Long, long before May Day became the Workers’ Day, it was a holiday celebrated in various ways in various countries of Europe.


The ribbons being woven in a design around the pole .

May Day is the first day in the fifth month of the year - the third in the old Roman calendar. I explained about this in the March 1 issue of the Junior Observer. The month was named in honour of the Greek Goddess Maia.

She was not a famous goddess like Juno, whose name has been given to the following month, but, she had a famous father Atlas, who, in Greek mythology is said to carry the world on his shoulders.

The name rings a bell, doesn’t it? The book of maps in your school bag, has been given that name, because this giant of a god held up the world on his shoulders. Maia also had a famous son, Hermes, the messenger of the gods.

In course of time, Maia got identified with a Roman goddess, Flora, the goddess of growth and spring, of fruits and flowers. The Romans had a festival on the first day of the month named Maia.

The custom of celebrating the first day of the ‘month of fruits and flowers’ was observed in other countries too. In England, May Day was a festive occasion in the villages.

The people gathered on the village ‘Green’ to elect a May Queen, the same as we elect an ‘Avurudu Kumari’. The girls and boys danced round a May Pole. The pole was painted and decorated with flowers and ribbons. The children danced round the May Pole each holding a ribbon.


A May Queen going on a parade.

The May Pole dance and the election of the May Queen has come down to this day. At one time in days gone by, when your grandmother was in school, our school girls too did the May Pole dance, but not on the first of May as part of May Day celebrations.

How and when did May Day become ‘Workers’ Day? I looked up an encyclopedia and this is what it says: “The American Federation of Labour named May 1 1886, as the date on which intensive agitation for the eight hour day would begin.”
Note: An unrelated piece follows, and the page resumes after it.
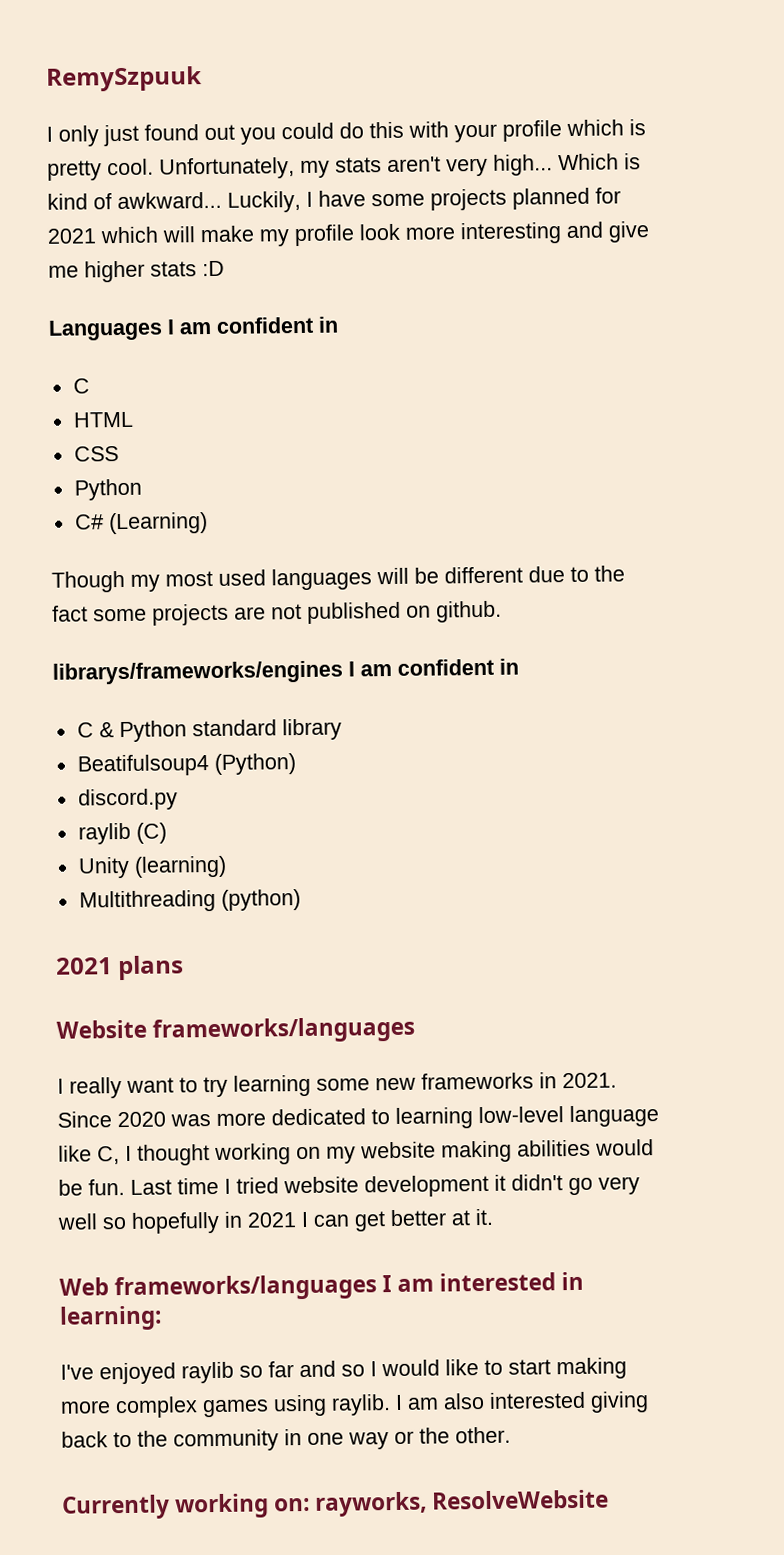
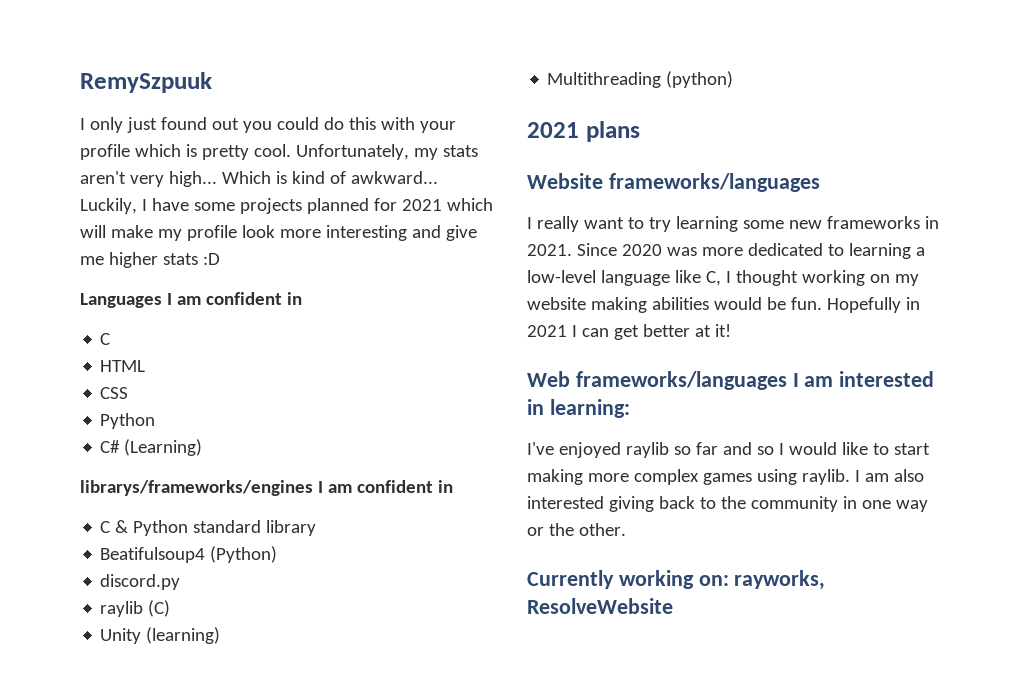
[51,565,625,593] [52,600,502,626] // Though my most used languages will be different due to the fact some projects are not published on github. -> (203, 447) none
(473, 1118) none -> [915,247,925,256] a
[130,1174,640,1198] [57,1211,220,1234] Last time I tried website development it didn't go very well so hopefully -> [826,297,901,313] Hopefully
[475,1208,494,1226] it. -> [714,324,731,337] it!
For sometime before this date, factory workers in America were grumbling about and protesting against the long hours of work and demanding shorter working hours. Women were in the forefront of this agitation.


A May Day rally.

The encyclopedia states further: “This established May Day as a labour day, widely observed by strikes, demonstrations, parades, speeches, and other activities. Violent clashes with the police often occurred.

“The International Workingmen’s Congress in Paris in 1889 urged world-wide demonstrations for the eight-hour day on the following first of May. (that is in May 1890). This identified May Day as an international labour holiday.” (New Standard Encyclopedia).

So, this is how May Day became Labour Day. It was the Russian Revolution of 1917 that gave a push to the May Day celebrations in Russia. The annual celebrations on May Day was an important event in Communist countries from China through East Europe to Cuba.

In Sri Lanka, May Day was first celebrated in 1956, shortly after S.W.R.D. Bandaranaike formed his government in April 1956. T.B. Illangarathna, the Minister for Labour in the new cabinet declared May 1 a worker’s holiday, since then May 1 is celebrated as the Workers Day or Labour Day and it is also a Public, Bank and Mercantile Holiday.